● **Data shown**
****************

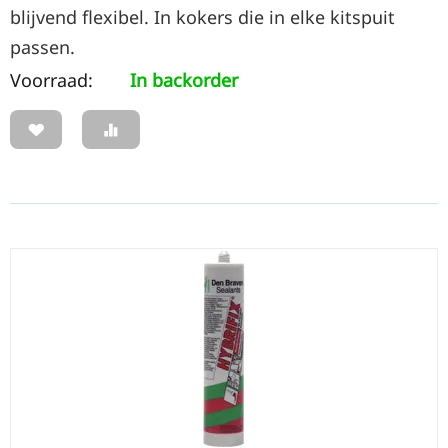
blijvend flexibel. In kokers die in elke kitspuit
passen.
Voorraad:
In backorder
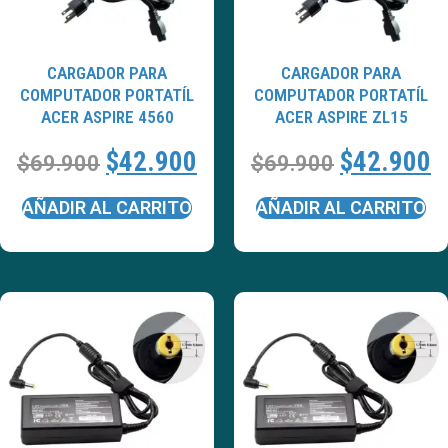
CARGADOR PARA
CARGADOR PARA
COMPUTADOR PORTATÍL
COMPUTADOR PORTATÍL
ACER ASPIRE 4560
ACER ASPIRE ZL15
$
42.900
$
42.900
$
69.900
$
69.900
AÑADIR AL CARRITO
AÑADIR AL CARRITO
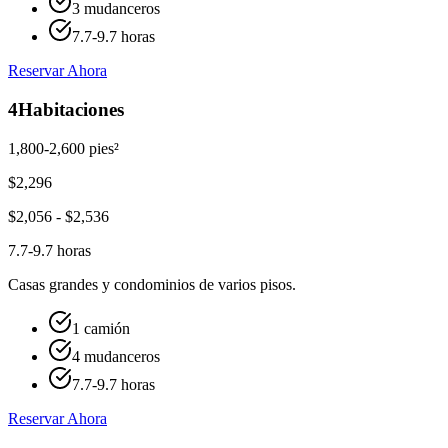
3 mudanceros
7.7-9.7 horas
Reservar Ahora
4
Habitaciones
1,800-2,600 pies²
$
2,296
$
2,056
- $
2,536
7.7-9.7 horas
Casas grandes y condominios de varios pisos.
1 camión
4 mudanceros
7.7-9.7 horas
Reservar Ahora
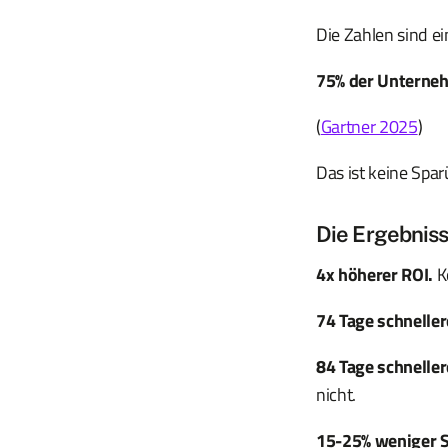
Die Zahlen sind ei
75% der Unternehm
(
Gartner 2025
)
Das ist keine Spar
Die Ergebniss
4x höherer ROI.
Ko
74 Tage schnelle
84 Tage schneller
nicht.
15-25% weniger 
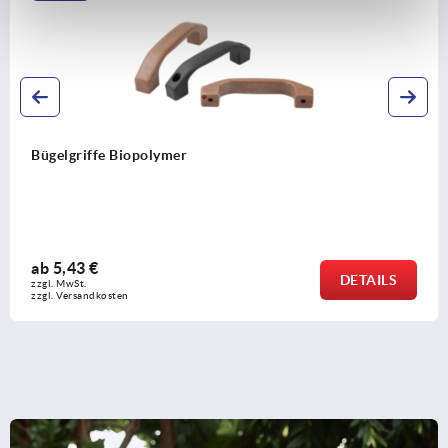
Bügelgriffe Kunststof
ab
1,93 €
DETAILS
zzgl. MwSt. 
zzgl. Versandkosten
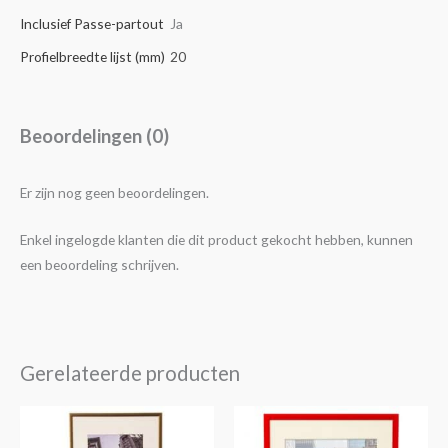
Inclusief Passe-partout
Ja
Profielbreedte lijst (mm)
20
Beoordelingen (0)
Er zijn nog geen beoordelingen.
Enkel ingelogde klanten die dit product gekocht hebben, kunnen
een beoordeling schrijven.
Gerelateerde producten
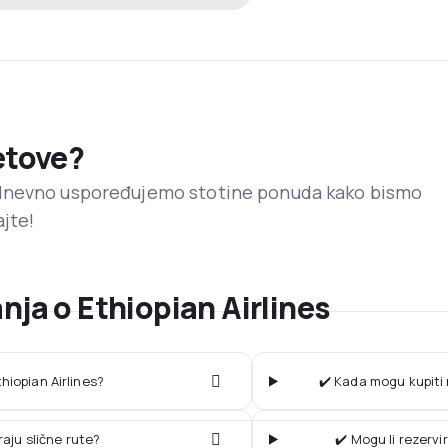
letove?
dnevno uspoređujemo stotine ponuda kako bismo
ajte!
nja o Ethiopian Airlines
thiopian Airlines?
✔️ Kada mogu kupiti 
raju slične rute?
✔️ Mogu li rezervi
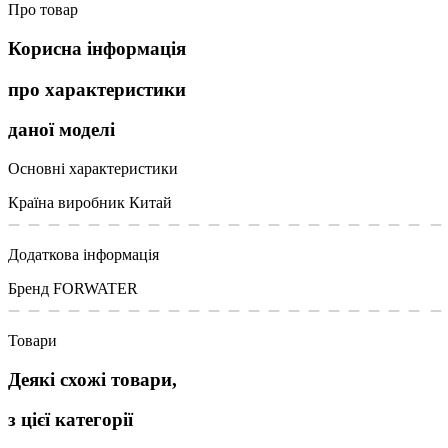
Про товар
Корисна інформація
про характеристики
даної моделі
Основні характеристики
Країна виробник
Китай
Додаткова інформація
Бренд
FORWATER
Товари
Деякі схожі товари,
з цієї категорії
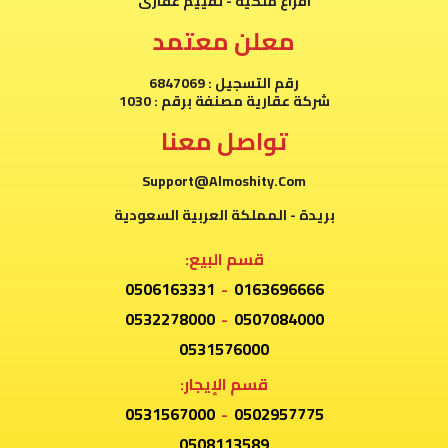
افراغ ملكية - تقييم عقارى
معلن معتمد
رقم التسجيل : 6847069
شركة عقارية مصنفة برقم : 1030
تواصل معنا
Support@Almoshity.Com
بريدة - المملكة العربية السعودية
قسم البيع:
0506163331
-
0163696666
0532278000
-
0507084000
0531576000
قسم الإيجار:
0531567000
-
0502957775
0508113589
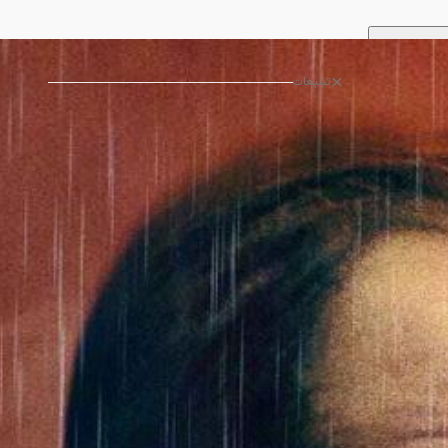
تبلیغات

****************

● **Work order**
Give every line of text in the listing above as a JSON list of strings, one string per line, skipping blank lines and leaving out the pictures.

● **Reply to the exercise**
[
  "blijvend flexibel. In kokers die in elke kitspuit",
  "passen.",
  "Voorraad:",
  "In backorder",
  "CARGADOR PARA",
  "CARGADOR PARA",
  "COMPUTADOR PORTATÍL",
  "COMPUTADOR PORTATÍL",
  "ACER ASPIRE 4560",
  "ACER ASPIRE ZL15",
  "$",
  "42.900",
  "$",
  "42.900",
  "$",
  "69.900",
  "$",
  "69.900",
  "AÑADIR AL CARRITO",
  "AÑADIR AL CARRITO",
  "3 mudanceros",
  "7.7-9.7 horas",
  "Reservar Ahora",
  "4",
  "Habitaciones",
  "1,800-2,600 pies²",
  "$",
  "2,296",
  "$",
  "2,056",
  "- $",
  "2,536",
  "7.7-9.7 horas",
  "Casas grandes y condominios de varios pisos.",
  "1 camión",
  "4 mudanceros",
  "7.7-9.7 horas",
  "Reservar Ahora",
  "Die Zahlen sind ei",
  "75% der Unternehm",
  "(",
  "Gartner 2025",
  ")",
  "Das ist keine Spar",
  "Die Ergebniss",
  "4x höherer ROI.",
  "Ko",
  "74 Tage schnelle",
  "84 Tage schneller",
  "nicht.",
  "15-25% weniger ",
  "Bügelgriffe Kunststof",
  "ab",
  "1,93 €",
  "DETAILS",
  "zzgl. MwSt. ",
  "zzgl. Versandkosten",
  "Inclusief Passe-partout",
  "Ja",
  "Profielbreedte lijst (mm)",
  "20",
  "Beoordelingen (0)",
  "Er zijn nog geen beoordelingen.",
  "Enkel ingelogde klanten die dit product gekocht hebben, kunnen",
  "een beoordeling schrijven.",
  "Gerelateerde producten",
  "letove?",
  "dnevno uspoređujemo stotine ponuda kako bismo",
  "ajte!",
  "nja o Ethiopian Airlines",
  "thiopian Airlines?",
  "✔️ Kada mogu kupiti ",
  "raju slične rute?",
  "✔️ Mogu li rezervi",
  "Про товар",
  "Корисна інформація",
  "про характеристики",
  "даної моделі",
  "Основні характеристики",
  "Країна виробник",
  "Китай",
  "Додаткова інформація",
  "Бренд",
  "FORWATER",
  "Товари",
  "Деякі схожі товари,",
  "з цієї категорії",
  "افراغ ملكية - تقييم عقارى",
  "معلن معتمد",
  "رقم التسجيل : 6847069",
  "شركة عقارية مصنفة برقم : 1030",
  "تواصل معنا",
  "Support@Almoshity.Com",
  "بريدة - المملكة العربية السعودية",
  "قسم البيع:",
  "0506163331",
  "-",
  "0163696666",
  "0532278000",
  "-",
  "0507084000",
  "0531576000",
  "قسم الإيجار:",
  "0531567000",
  "-",
  "0502957775",
  "0508113589",
  "تبلیغات"
]